El ciudadano común quisiera entender la razón de tanto odio. De tanta ambición. Pero la explicación está en la esencia misma del ser humano, siempre movido por las pasiones, por los miedos y temores.

Y la pasión más grande de muchos hombres ha sido, es y seguirá siendo la conquista del poder público. Porque su ejercicio los hace sentir como dioses.

El pueblo como tal no tiene acceso a ese poder, por más que se diga que es su origen y la razón de ser de éste.

El hombre de la calle sólo quiere comprender si la confrontación es la única vía para alcanzar progreso y estabilidad.

La respuesta es sencilla: Ésa no es la vía.

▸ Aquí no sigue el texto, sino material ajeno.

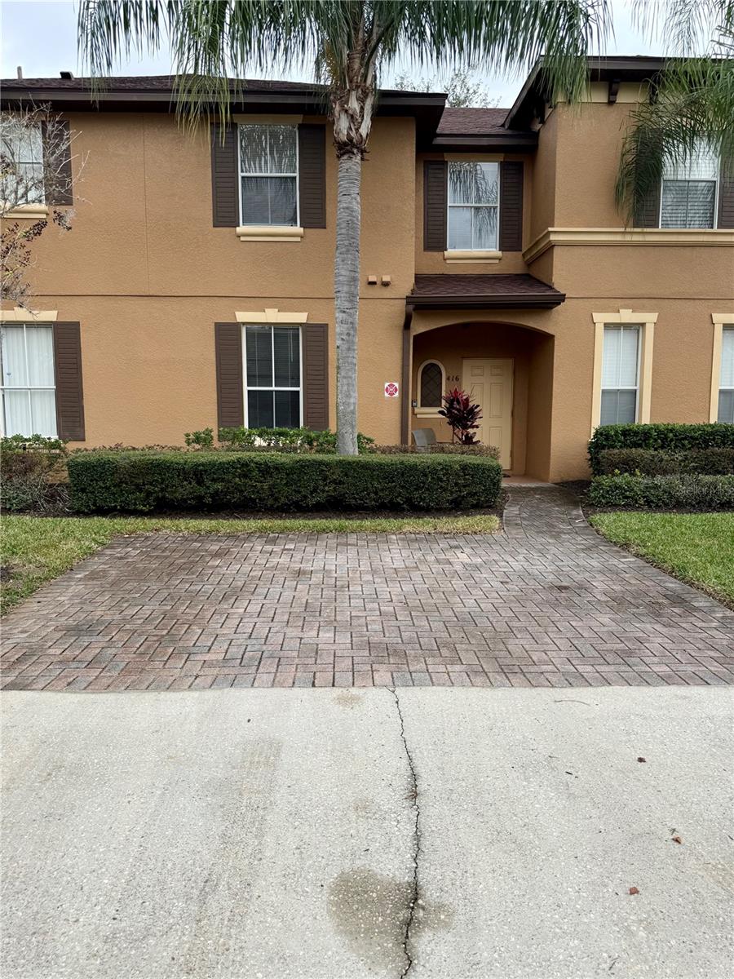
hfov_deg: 56.8
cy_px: 490
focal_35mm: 24
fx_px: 679
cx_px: 367
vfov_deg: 71.6
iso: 80
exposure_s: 1/1271
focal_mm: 6.76
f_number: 1.78
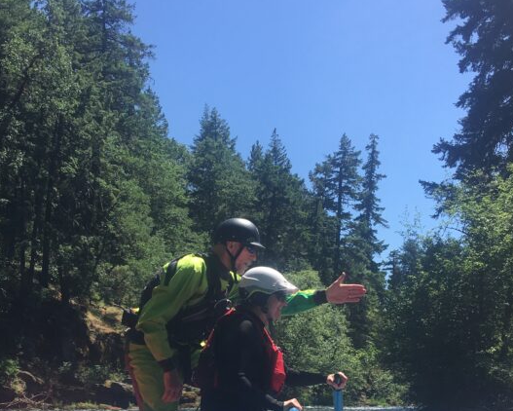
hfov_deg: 34.1
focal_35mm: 55
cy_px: 337
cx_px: 214
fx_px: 835
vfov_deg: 27.0
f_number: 2.2
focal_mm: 4.15
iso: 25
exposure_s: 1/986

Es más, a decir verdad, es la vía que lo aleja de esas metas.

Porque al final de una guerra entre hermanos siempre queda un residuo de odio, coraje y rencor.

El pueblo debe tener presente que él ya hizo la parte que le correspondía. Ya votó.

Si hay errores o inconsistencias que se deban corregir, para eso están las instancias administrativas y judiciales.

Que quienes se encargan de ellas hagan su trabajo con apego a la ley.

Para eso abandonó hace siglos el hombre la aplicación de la ley del Talión y dejó en manos de la autoridad la justicia terrena.

El pueblo debe comprender que su función no está en salir a la calle para satisfacer exigencias partidistas.

Su función está en permanecer ecuánime para permitir que operen con toda libertad las instituciones que para tal efecto ha establecido.

Nadie tiene derecho a violentar al pueblo con el pretexto de que se están cancelando sus expectativas de progreso.

En una democracia tienen espacio todas las corrientes y todas las pretensiones si éstas son legítimas.

Las revoluciones son para los pueblos sojuzgados. Y el nuestro es un país de hombres libres.